Considerada a principal bandeira anticorrupção do Brasil, a Proposta de Emenda à Constituição (PEC 199/19), que prevê a execução da sentença após condenação em segunda instância, deixou de ser uma certeza na Câmara. Nesta sexta-feira (18), o relator do texto, deputado Fábio Trad (PSD/MS), alertou, em entrevista ao programa Com Brasil, que um grupo de parlamentares iniciou um movimento a fim de esfriar o debate na Casa. Por isso, segundo ele, sem o clamor popular que se viu nas ruas no fim do ano passado, dificilmente a matéria vingará no poder legislativo.

“Lá atrás, quando Sérgio Moro era ministro, havia um pedido generalizado da população pela PEC da Segunda Instância. Após ele deixar o governo, parece que abafou, arrefeceu o movimento”, lamentou o parlamentar.

“Nós estamos pedindo o ressurgimento dessa pressão popular pois são necessários 308 votos na Câmara e sabemos que, infelizmente, há muitos interesses pessoais e políticos em jogo para que a PEC não seja aprovada.

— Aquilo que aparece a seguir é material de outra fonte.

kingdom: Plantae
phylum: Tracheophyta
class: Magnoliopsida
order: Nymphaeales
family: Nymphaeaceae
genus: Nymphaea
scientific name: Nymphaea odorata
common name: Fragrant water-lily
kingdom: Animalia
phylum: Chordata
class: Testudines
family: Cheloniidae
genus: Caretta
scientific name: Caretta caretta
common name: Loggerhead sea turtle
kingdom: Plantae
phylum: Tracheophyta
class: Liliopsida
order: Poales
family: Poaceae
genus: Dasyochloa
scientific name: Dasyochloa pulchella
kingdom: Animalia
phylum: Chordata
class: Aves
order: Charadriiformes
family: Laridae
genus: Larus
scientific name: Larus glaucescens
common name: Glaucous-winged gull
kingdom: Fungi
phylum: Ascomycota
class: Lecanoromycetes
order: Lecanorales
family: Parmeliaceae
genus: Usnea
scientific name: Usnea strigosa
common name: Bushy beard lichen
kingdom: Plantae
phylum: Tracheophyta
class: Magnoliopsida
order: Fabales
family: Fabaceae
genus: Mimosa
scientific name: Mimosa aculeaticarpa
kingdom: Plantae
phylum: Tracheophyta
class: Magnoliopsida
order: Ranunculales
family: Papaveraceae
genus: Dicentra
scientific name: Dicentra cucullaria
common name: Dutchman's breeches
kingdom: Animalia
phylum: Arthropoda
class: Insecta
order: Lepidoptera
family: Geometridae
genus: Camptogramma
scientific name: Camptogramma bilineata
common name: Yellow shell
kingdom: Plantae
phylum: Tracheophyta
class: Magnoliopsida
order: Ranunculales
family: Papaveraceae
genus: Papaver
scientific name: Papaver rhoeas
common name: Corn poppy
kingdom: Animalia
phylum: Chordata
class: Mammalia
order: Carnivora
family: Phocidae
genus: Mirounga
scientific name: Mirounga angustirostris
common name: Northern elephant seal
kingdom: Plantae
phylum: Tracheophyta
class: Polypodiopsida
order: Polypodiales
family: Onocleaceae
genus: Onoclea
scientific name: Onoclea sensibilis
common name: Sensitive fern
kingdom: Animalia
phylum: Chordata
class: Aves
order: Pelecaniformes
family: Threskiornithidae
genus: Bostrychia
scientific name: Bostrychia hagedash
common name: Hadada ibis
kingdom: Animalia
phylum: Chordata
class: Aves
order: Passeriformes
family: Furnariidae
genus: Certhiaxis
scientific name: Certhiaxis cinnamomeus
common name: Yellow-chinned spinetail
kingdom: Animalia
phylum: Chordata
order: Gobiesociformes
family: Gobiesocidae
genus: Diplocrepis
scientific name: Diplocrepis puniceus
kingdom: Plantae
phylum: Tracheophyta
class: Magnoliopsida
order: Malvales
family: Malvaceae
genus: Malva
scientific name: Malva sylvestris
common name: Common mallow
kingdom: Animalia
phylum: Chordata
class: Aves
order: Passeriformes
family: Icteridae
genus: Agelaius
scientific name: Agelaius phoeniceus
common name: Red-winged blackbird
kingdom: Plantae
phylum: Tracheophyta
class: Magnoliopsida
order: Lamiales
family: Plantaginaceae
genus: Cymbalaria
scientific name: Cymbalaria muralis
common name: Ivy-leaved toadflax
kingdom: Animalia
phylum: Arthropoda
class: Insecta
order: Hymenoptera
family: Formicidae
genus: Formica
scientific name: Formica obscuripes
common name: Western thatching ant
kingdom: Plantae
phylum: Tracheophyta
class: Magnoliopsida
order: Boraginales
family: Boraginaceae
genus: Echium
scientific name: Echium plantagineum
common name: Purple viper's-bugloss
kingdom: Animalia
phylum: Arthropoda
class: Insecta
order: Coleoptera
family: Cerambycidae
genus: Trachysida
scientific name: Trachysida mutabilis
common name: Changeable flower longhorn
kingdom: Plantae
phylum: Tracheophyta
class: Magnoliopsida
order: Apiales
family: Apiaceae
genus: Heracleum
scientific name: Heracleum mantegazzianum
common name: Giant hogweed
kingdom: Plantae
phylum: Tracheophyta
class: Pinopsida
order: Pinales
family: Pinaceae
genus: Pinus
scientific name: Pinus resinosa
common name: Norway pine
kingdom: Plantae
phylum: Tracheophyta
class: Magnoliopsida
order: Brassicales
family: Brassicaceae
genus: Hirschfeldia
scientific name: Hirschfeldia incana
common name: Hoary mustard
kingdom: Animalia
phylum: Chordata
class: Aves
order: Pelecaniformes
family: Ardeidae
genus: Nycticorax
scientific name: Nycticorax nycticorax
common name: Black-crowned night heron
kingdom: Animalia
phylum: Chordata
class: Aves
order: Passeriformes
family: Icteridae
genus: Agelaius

Além disso, a pandemia é o foco e está atraindo todas as atenções. Vamos juntar forças para vencer essa resistência”, disse Trad, que aguarda a decisão do presidente da Câmara, Rodrigo Maia, para a reinstalação da comissão especial da PEC, suspensa em virtude da pandemia.

“Se estamos falando de reformas tributária e administrativa, por que não falar também em reforma do judiciário? Sim, porque a PEC da Segunda Instância representaria uma das mais revolucionárias mudanças no judiciário, com um choque de efetividade, celeridade e justiça e o fim das infinitas ações protelatórias e da sensação de morosidade e impunidade que engessa nosso sistema processual jurídico”, disse. “E, o mais importante, tudo isso sem a presunção de inocência e a nossa Constituição Federal”, concluiu.